# Using the information:
• A. Which services does the DoxyPEP access passage name as the most likely to have a practical pathway for DoxyPEP?
• B. In the DoxyPEP access passage, what does the abbreviation ASHM stand for?
• C. Continue the DoxyPEP access passage from its last sentence.

# Passage shown:
For the clinical background on DoxyPEP — what it is, when to take it, the evidence, side effects, and the ongoing debate about antimicrobial resistance — see DoxyPEP: What It Is and Where It Stands first.
ASHM position (as of 2026): ASHM (Australasian Society for HIV, Viral Hepatitis and Sexual Health Medicine) has published guidance supporting DoxyPEP as an option for gay and bisexual men with a high burden of bacterial STIs. This places Australia ahead of some other jurisdictions in formally acknowledging the evidence. However, it is not yet on the PBS, and access is inconsistent across clinical services.
Where Things Stand
DoxyPEP is not yet part of the standard Medicare-funded pathway. There is no PBS listing. This means:
- Some progressive sexual health centres and LGBTQ+ health services will prescribe it off-label — especially for patients with documented recurrent STIs on PrEP.
- Access depends heavily on which clinic or prescriber you see.
- Where it requires a private prescription, the cost is modest (doxycycline is cheap) but not zero.
Getting DoxyPEP
Step 1: Ask at Your Sexual Health Centre
Before doing anything else, ask your sexual health centre or sexual health doctor directly. Services like Sydney Sexual Health Centre, Melbourne Sexual Health Centre, Thorne Harbour Health, and ACON-linked services are the most likely to have a practical pathway for DoxyPEP.
The question to ask: "I'd like to discuss DoxyPEP. Is that something this service can prescribe?"
A good sexual health service will engage with this question seriously. They may prescribe it for you; they may not. If they decline, ask them to explain their current position — it may be a local policy position rather than a clinical one.
Step 2: LGBTQ+-Affirming GPs
Some GPs who specialise in gay men's health are willing to prescribe doxycycline for DoxyPEP purposes, particularly for patients with a documented pattern of STI recurrence despite consistent PrEP use.
The LGBTIQ+ Health Australia directory (lgbtiqhealth.org.au) lists affirming providers. When calling a new GP, ask: "Do you have experience prescribing DoxyPEP for gay men?"

# Study material:

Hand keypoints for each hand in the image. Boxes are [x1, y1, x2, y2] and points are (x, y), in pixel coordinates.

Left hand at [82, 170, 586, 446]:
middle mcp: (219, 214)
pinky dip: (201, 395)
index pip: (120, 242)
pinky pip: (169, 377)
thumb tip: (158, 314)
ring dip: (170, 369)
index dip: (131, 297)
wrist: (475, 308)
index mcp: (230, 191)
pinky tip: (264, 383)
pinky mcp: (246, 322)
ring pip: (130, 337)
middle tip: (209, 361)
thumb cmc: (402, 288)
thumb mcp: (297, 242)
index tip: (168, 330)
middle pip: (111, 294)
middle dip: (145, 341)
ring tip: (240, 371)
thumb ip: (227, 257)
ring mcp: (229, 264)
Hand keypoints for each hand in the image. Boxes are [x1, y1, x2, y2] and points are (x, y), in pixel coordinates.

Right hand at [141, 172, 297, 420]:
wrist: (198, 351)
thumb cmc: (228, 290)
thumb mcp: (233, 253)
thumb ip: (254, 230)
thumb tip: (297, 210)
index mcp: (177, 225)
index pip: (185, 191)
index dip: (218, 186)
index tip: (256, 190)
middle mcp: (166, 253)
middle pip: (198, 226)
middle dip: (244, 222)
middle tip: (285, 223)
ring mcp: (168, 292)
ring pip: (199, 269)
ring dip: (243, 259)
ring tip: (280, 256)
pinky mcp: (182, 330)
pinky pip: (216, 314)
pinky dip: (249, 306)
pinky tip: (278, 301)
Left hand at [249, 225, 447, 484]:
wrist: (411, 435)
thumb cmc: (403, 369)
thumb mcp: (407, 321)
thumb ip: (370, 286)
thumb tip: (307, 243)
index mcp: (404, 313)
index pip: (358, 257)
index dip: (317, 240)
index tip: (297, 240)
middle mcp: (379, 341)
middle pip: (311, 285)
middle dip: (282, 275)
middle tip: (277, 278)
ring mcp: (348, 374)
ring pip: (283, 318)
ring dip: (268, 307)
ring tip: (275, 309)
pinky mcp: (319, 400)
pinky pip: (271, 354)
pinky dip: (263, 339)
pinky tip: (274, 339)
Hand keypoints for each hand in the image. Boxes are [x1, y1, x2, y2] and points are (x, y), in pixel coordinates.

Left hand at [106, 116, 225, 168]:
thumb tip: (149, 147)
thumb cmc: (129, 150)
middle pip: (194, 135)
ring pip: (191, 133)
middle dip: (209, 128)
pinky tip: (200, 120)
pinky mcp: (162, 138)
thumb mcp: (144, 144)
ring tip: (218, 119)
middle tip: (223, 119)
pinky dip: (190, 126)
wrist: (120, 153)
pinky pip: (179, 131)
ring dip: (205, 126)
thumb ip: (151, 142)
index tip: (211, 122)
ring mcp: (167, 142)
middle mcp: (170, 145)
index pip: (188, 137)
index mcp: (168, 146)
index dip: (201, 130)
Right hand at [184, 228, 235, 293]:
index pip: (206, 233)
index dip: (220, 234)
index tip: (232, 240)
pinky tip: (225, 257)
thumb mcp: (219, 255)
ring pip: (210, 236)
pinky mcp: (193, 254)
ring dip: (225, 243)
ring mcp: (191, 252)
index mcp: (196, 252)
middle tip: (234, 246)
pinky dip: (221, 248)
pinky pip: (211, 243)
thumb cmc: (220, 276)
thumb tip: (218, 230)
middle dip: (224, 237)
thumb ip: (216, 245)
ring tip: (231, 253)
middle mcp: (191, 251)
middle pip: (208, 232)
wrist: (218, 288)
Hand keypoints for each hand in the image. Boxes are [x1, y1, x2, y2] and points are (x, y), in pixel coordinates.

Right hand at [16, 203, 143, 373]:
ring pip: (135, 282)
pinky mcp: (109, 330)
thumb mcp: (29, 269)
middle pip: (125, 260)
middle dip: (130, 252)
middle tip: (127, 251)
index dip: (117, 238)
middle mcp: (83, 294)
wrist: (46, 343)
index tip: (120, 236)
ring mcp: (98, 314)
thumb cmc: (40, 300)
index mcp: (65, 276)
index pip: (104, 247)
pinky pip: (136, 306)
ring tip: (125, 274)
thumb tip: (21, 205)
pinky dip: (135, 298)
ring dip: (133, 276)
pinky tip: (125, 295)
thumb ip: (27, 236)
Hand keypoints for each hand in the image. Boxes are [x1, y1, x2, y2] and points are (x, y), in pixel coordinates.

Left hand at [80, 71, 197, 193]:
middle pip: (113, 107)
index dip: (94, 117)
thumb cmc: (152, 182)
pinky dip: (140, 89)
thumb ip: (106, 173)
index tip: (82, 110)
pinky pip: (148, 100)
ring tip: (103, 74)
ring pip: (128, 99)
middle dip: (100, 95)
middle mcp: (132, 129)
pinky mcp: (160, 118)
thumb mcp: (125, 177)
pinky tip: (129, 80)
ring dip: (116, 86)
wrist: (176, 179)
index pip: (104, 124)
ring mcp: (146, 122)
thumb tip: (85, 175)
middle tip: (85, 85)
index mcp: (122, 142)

# Outputs by task:
• A.
- Sydney Sexual Health Centre
- Melbourne Sexual Health Centre
- Thorne Harbour Health
- ACON-linked services

• B. Australasian Society for HIV, Viral Hepatitis and Sexual Health Medicine.

• C.
Step 3: Telehealth Services
Some Australian online telehealth providers now offer explicit DoxyPEP consultations, understanding the clinical rationale and the ASHM position. Search for "DoxyPEP prescription Australia" — several legitimate services now advertise this pathway. Ensure the provider is AHPRA-registered (ahpra.gov.au to verify).
What You're Getting
Doxycycline 200mg, taken as a single dose within 72 hours of potential STI exposure. One dose covers one exposure event. For the evidence base, what it covers (chlamydia, gonorrhoea, syphilis) and what it doesn't (viral STIs, HIV), see the general guide.
Cost
When prescribed by a Medicare-bulk-billing service: potentially free.
When prescribed privately: doxycycline is generic and inexpensive. A course of 10 x 200mg doses typically costs $15–30 at a pharmacy, plus the consultation cost.
A Note on Antibiotic Stewardship
The ASHM guidance supporting DoxyPEP is carefully worded. The concern about antimicrobial resistance — particularly for gonorrhoea — is genuine and not a reason to dismiss. Australian clinicians are right to take this seriously.
If you use DoxyPEP, use it strategically: high-risk encounters, not reflexively after every sexual contact. Keep up your regular quarterly testing so that if resistance patterns emerge, they're detected quickly.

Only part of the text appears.